What does poisonous mean?
Poisonous is a term applied to organisms that release toxins through ingestion, inhalation, or skin-to-skin contact, meaning very few snakes are actually poisonous. The exception is the garter snake, its bite is nontoxic and pretty harmless, although the animal stores and absorbs the toxins of its prey. So, unless you want to chow down on newt and salamander toxins, it’s best to keep garter snakes off the menu.
Other poisonous animals include some species of toads, frogs, birds, cephalopods, and insects which store toxins in their tissues and on their skin or feathers. The poison these animals carry is often potent enough to kill a human, so remember to take their bright colorings as a warning sign to stay away.
What does venomous mean?
Venomous is a term applied to organisms that bite or sting to inject poisonous toxins.
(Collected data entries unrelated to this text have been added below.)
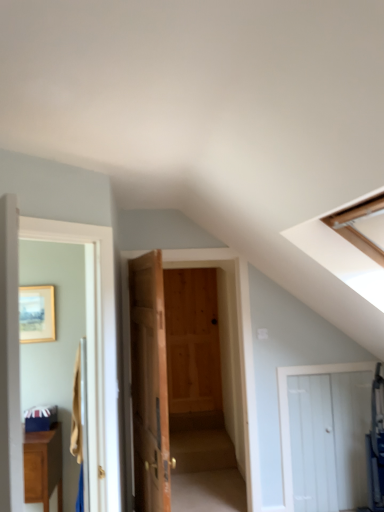
Question: Is point (97, 428) positioned closer to the camera than point (180, 250)?

Choices:
 (A) closer
 (B) farther

Answer: (A)

Question: Visually, is white wooden door at left, the 4th door positioned from the right, positioned to the left or to the right of natural wood door at center, arranged as the 3th door when viewed from the left?

Choices:
 (A) left
 (B) right

Answer: (A)

Question: Which object is the farthest from the matte brown cabinet at lower left?

Choices:
 (A) wooden picture frame at upper left
 (B) white wooden door at left, the 4th door positioned from the right
 (C) wooden door at center, which is the 3th door from right to left
 (D) natural wood door at center, which is the 2th door in right-to-left order
 (E) white wooden door at lower right, acting as the 1th door starting from the right

Answer: (E)

Question: Estimate the real-world distances between objects in this image. Which object is closer to the natural wood door at center, arranged as the 3th door when viewed from the left?

Choices:
 (A) wooden door at center, which is the 3th door from right to left
 (B) wooden picture frame at upper left
 (C) white wooden door at lower right, acting as the 1th door starting from the right
 (D) white wooden door at left, which appears as the 1th door when viewed from the left
 (E) matte brown cabinet at lower left

Answer: (A)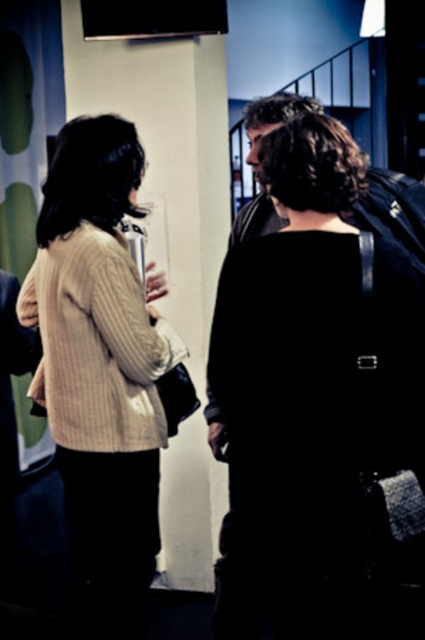
Question: Among these points, which one is farthest from the camera?

Choices:
 (A) (96, 451)
 (B) (2, 349)

Answer: (B)

Question: Which point is closer to the camera?

Choices:
 (A) beige ribbed sweater at center
 (B) knitted beige sweater at center
 (C) black matte backpack at center
 (D) knitted beige sweater at left

Answer: (C)

Question: Can you confirm if black matte backpack at center is positioned to the left of knitted beige sweater at left?

Choices:
 (A) yes
 (B) no

Answer: (B)

Question: Which of the following is the closest to the observer?

Choices:
 (A) beige ribbed sweater at center
 (B) knitted beige sweater at center
 (C) knitted beige sweater at left
 (D) black matte backpack at center

Answer: (D)

Question: Is black matte backpack at center positioned at the back of knitted beige sweater at left?

Choices:
 (A) no
 (B) yes

Answer: (A)

Question: Can you confirm if black matte backpack at center is thinner than beige ribbed sweater at center?

Choices:
 (A) yes
 (B) no

Answer: (A)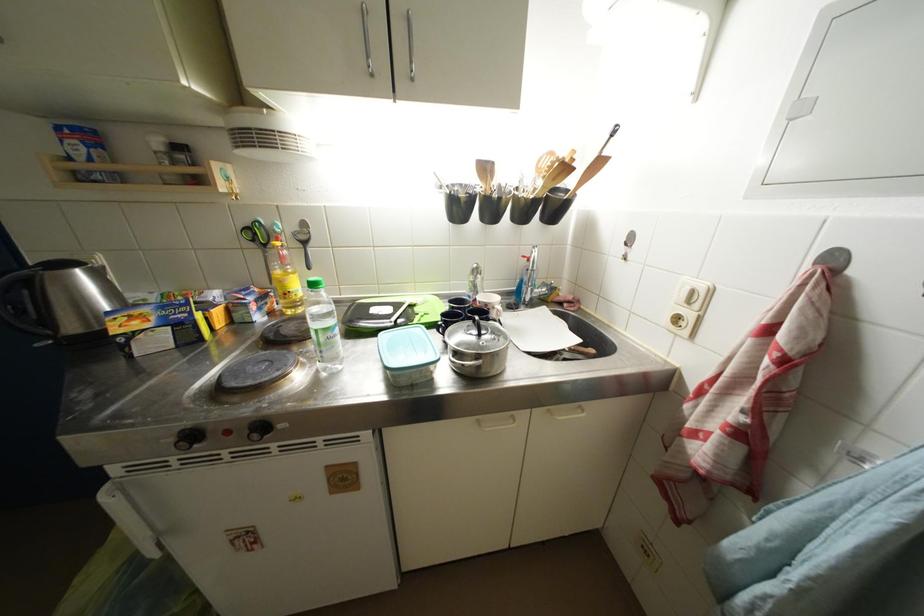
Which object does [285,278] point to?

This point indicates the yellow oil bottle.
There are multiple species of venomous snakes around the world, with the Saw-Scaled Viper being the deadliest of them all. This snake is responsible for more human fatalities than all other species combined.
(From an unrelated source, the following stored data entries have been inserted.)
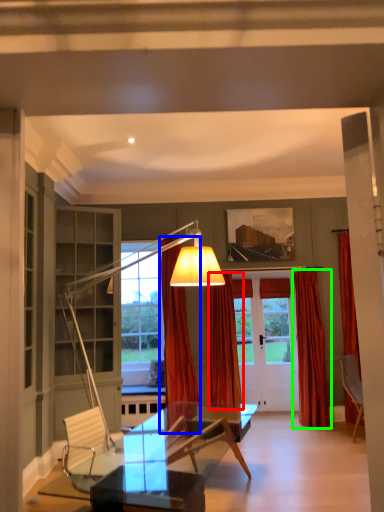
Question: Which is farther away from curtain (highlighted by a red box)? curtain (highlighted by a blue box) or curtain (highlighted by a green box)?

Choices:
 (A) curtain
 (B) curtain

Answer: (B)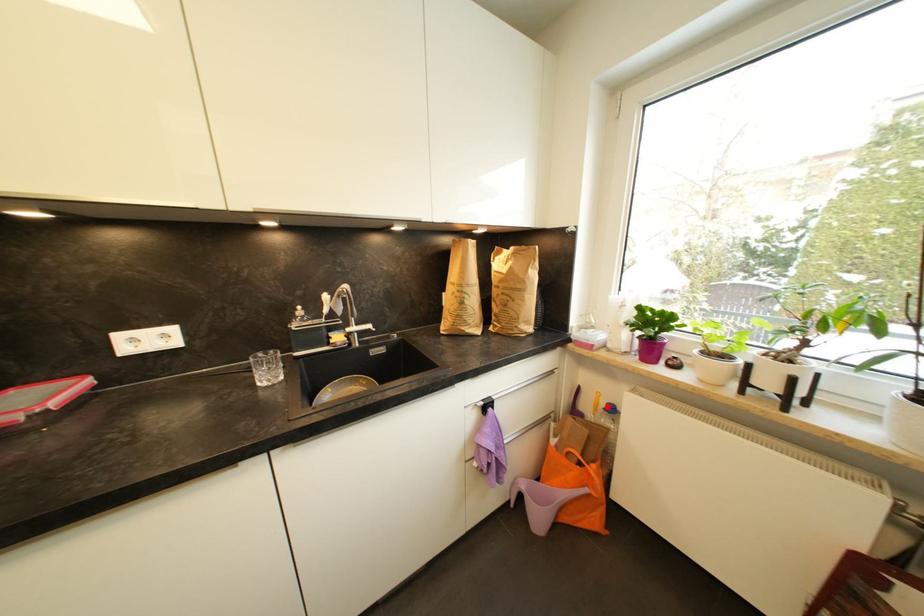
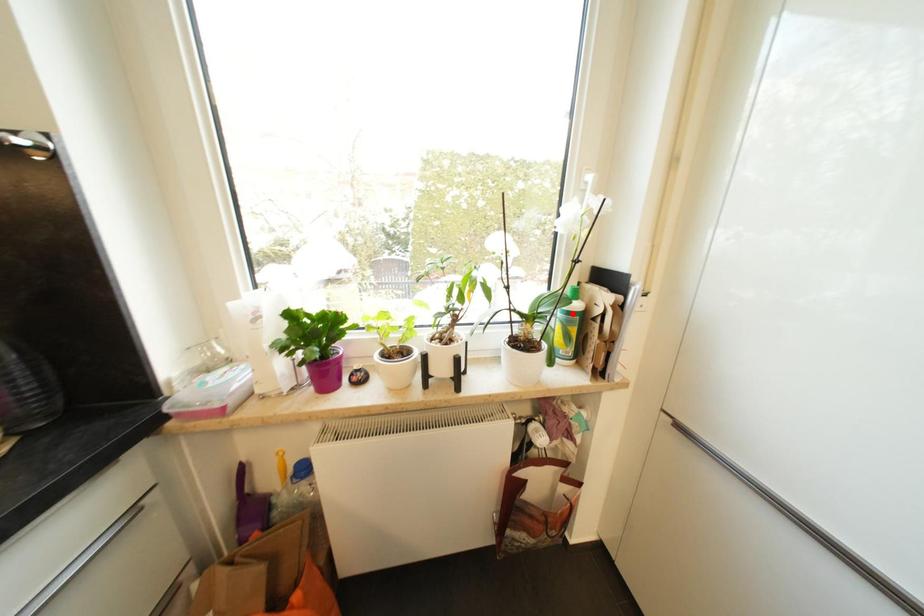
I am providing you with two images of the same scene from different viewpoints. A red point is marked on the first image and another point is marked on the second image. Do the highlighted points in image1 and image2 indicate the same real-world spot?

No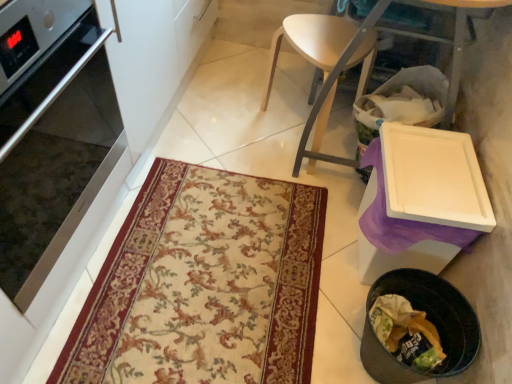
Where is `vacant space to the left of black plastic trash can at lower right`? The width and height of the screenshot is (512, 384). vacant space to the left of black plastic trash can at lower right is located at coordinates (303, 328).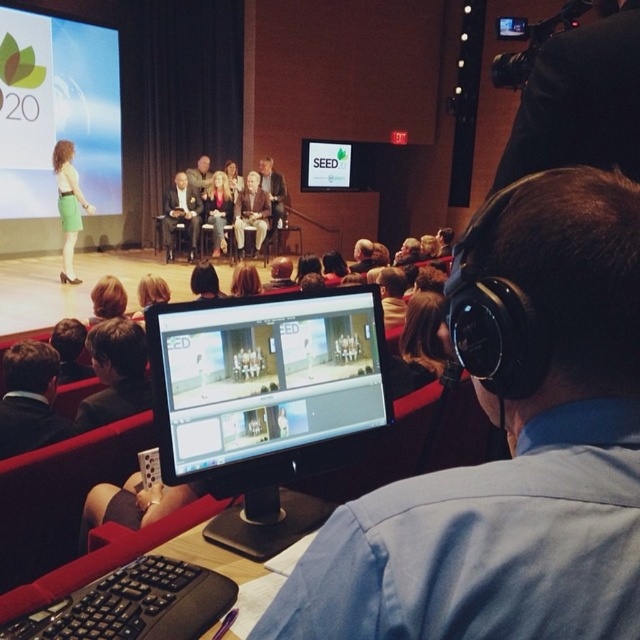
Does matte green skirt at left have a larger size compared to matte black suit at center?

Yes, matte green skirt at left is bigger than matte black suit at center.

Looking at this image, can you confirm if matte green skirt at left is positioned to the left of matte black suit at center?

Yes, matte green skirt at left is to the left of matte black suit at center.

Who is more distant from viewer, (67, 192) or (164, 205)?

Point (164, 205)

The height and width of the screenshot is (640, 640). I want to click on matte green skirt at left, so click(68, 205).

From the picture: Is dark brown leather jacket at lower left below matte black suit at center?

Indeed, dark brown leather jacket at lower left is positioned under matte black suit at center.

Consider the image. Does dark brown leather jacket at lower left have a greater height compared to matte black suit at center?

No.

Image resolution: width=640 pixels, height=640 pixels. I want to click on dark brown leather jacket at lower left, so click(x=29, y=400).

Locate an element on the screen. dark brown leather jacket at lower left is located at coordinates (29, 400).

Which is behind, point (365, 365) or point (189, 189)?

The point (189, 189) is more distant.

Measure the distance between point (193, 365) and camera.

1.19 meters

Image resolution: width=640 pixels, height=640 pixels. Find the location of `matte black monitor at center`. matte black monitor at center is located at coordinates (264, 381).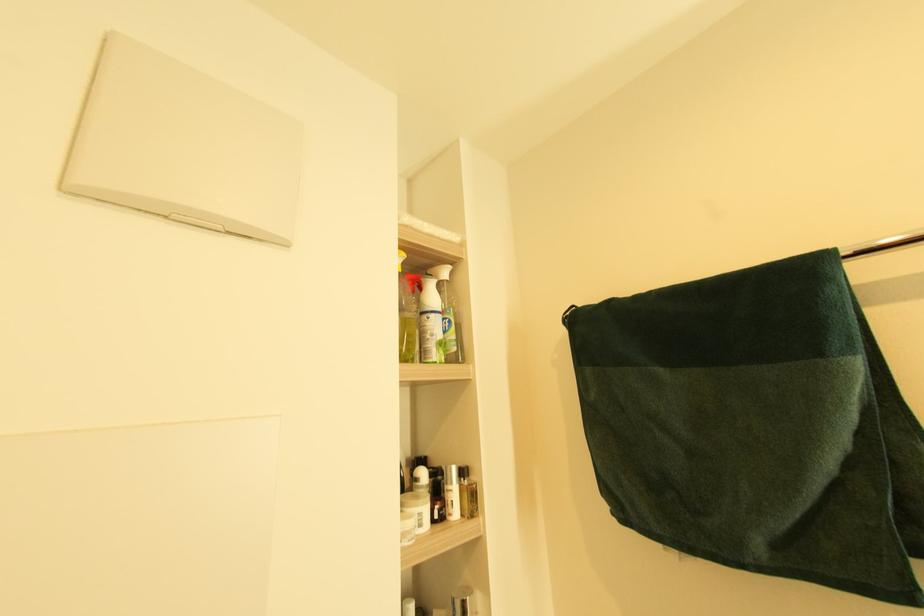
There’s no shortage of venomous animals in the world, including spiders, lizards, jellyfish, corals, bees, ants, and wasps. Even seemingly benign animals can be venomous, such as the male platypus, which harbors fang-like ankle spurs attached to venom glands. The creatures use these spurs in self-defense, being able to kill small animals and give humans a nasty sting.
What are some venomous snakes?
In North America, there are numerous venomous snakes to watch out for. Cottonmouths are one of the most feared in the region, carrying powerful cytotoxic venom that can result in limb amputations if not treated with antivenom. Another snake to steer clear of is the Timber Rattlesnake, their large fangs carry a potent venom that can inject a large surge in just one bite. Multiple species of rattlesnakes are also common in the region to watch out for, with different species carrying different potencies and types of venom.
How do you protect yourself from snake bites?
To avoid getting a potentially lethal snake bite there are a few precautions you can take. Firstly, never walk barefoot or wear sandals when you cannot clearly see where you’re putting your feet. Staying on hiking trails also decreases your chance of getting bitten as there tend to be fewer hiding places for snakes.
Stay well clear of snakes even if they appear dead as some species use this as a tactic to surprise their victims. Hiking with a partner is always smart. Should a crisis arise, they can assist and increase your chances of getting out of the sticky situation unscathed. Finally, always carefully check for camouflaged snakes before picking up any wood or rocks. You never know where they might be hiding.